エリスは、レオンの瞳を真っ直ぐに見つめた。彼女の心には、わずかな動揺はあったものの、レオンへの信頼と、彼と共にいるという決意は揺るがなかった。

「レオン様が、たとえ何者であろうと……わたくしは、あなた様と共にあることを誓います」

エリスは、そう言ってレオンの手を力強く握りしめた。彼女の「さが」は、レオンへの絶対的な「愛」によって覚醒した。その愛は、彼の過去や正体によって揺らぐことはない。むしろ、彼の「魔王」という側面をも包み込み、受け入れる覚悟を示していた。

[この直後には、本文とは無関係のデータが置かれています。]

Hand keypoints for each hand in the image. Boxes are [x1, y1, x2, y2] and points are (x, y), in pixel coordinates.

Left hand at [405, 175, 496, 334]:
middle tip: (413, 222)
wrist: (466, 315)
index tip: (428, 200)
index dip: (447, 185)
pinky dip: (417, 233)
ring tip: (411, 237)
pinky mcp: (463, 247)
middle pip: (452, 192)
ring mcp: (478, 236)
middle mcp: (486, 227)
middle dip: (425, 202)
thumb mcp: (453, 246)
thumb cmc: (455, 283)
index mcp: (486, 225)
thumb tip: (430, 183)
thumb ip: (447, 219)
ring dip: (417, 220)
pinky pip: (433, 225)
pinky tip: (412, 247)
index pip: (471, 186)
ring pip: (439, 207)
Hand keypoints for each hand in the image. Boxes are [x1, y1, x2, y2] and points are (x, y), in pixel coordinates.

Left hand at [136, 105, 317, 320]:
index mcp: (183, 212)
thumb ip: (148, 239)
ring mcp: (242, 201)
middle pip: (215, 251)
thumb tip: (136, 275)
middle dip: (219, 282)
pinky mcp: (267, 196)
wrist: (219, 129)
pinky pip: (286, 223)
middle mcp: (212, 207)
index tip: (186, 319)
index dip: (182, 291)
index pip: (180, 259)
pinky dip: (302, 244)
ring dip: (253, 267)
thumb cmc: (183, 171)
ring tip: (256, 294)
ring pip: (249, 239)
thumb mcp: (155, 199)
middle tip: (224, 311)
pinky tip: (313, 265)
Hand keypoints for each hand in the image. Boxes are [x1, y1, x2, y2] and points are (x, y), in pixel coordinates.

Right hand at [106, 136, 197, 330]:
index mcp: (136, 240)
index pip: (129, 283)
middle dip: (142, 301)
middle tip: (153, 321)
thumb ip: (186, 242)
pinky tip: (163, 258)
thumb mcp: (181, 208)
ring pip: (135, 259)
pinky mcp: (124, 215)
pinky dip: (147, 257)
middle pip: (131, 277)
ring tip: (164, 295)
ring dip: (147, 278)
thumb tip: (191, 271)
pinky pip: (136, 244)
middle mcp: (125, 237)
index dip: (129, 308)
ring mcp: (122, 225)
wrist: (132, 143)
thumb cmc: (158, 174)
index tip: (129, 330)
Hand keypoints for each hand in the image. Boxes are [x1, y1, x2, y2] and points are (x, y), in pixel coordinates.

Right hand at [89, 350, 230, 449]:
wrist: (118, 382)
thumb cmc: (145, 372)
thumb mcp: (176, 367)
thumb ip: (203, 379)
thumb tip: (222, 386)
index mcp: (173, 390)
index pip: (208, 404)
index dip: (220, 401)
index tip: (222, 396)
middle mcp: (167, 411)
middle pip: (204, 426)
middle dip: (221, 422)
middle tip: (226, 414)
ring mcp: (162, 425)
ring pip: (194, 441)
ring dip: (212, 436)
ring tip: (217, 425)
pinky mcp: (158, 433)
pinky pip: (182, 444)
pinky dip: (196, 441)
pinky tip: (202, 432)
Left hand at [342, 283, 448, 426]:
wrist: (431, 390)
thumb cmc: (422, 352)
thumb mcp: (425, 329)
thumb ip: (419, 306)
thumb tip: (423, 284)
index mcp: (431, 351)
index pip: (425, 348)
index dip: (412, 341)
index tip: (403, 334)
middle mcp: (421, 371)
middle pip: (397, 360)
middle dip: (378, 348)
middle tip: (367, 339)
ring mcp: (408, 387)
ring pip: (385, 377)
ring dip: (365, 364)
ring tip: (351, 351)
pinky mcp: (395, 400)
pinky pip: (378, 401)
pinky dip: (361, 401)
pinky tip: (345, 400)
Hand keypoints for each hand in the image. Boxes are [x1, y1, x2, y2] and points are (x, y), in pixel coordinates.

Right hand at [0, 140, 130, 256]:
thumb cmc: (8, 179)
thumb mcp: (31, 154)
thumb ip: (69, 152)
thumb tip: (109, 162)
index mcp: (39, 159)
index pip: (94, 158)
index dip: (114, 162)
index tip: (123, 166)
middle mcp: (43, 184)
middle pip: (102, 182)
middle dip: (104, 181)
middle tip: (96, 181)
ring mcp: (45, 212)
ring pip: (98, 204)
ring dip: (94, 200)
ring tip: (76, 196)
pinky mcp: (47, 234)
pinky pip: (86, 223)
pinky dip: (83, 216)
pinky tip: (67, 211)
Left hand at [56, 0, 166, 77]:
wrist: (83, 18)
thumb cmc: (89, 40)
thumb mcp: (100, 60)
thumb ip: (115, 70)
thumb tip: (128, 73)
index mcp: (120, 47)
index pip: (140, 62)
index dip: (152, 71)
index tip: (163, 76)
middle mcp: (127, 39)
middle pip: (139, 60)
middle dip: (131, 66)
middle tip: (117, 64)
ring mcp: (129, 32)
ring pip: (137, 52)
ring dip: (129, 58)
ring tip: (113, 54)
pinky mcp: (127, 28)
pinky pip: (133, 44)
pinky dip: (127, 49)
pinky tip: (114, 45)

レオンは、エリスの真剣な瞳と、力強く握られた手を見て、微かに口元を緩めた。

「フフフ……。お前は、本当に面白い女だ、エリス」

彼の言葉には、以前よりもさらに深い愛情と、彼女への信頼が込められていた。

その日の夜、レオンとエリスは、これまでのどんな夜よりも深く、そして情熱的に結びついた。エリスは、レオンの過去が「魔王」であったとしても、その全てを受け入れ、彼を愛する覚悟を、その身体を通して彼に伝えた。彼女の「さが」は、レオンへの絶対的な愛によって、さらに深く、そして根源的なレベルで覚醒した。快楽の波が、彼女の魂の奥底までをも震わせ、彼女はレオンの腕の中で、真の『性愛の剣聖』として、その存在を確立した。

翌朝、エリスは、清々しい表情で目覚めた。彼女の身体から放たれる魔力は、以前よりも圧倒的に純粋で、強大だった。そして、彼女の心は、レオンへの揺るぎない愛と、どんな困難にも立ち向かえる真の剣聖としての自信に満ち溢れていた。

これで、エリスは、レオンの三大欲求の一つである「性欲」を、最高の形で満たす、唯一無二のパートナーとなった。彼女の剣は、もはやレオンを守るだけでなく、彼の望む全てを叶えるための、強大な力となったのだ。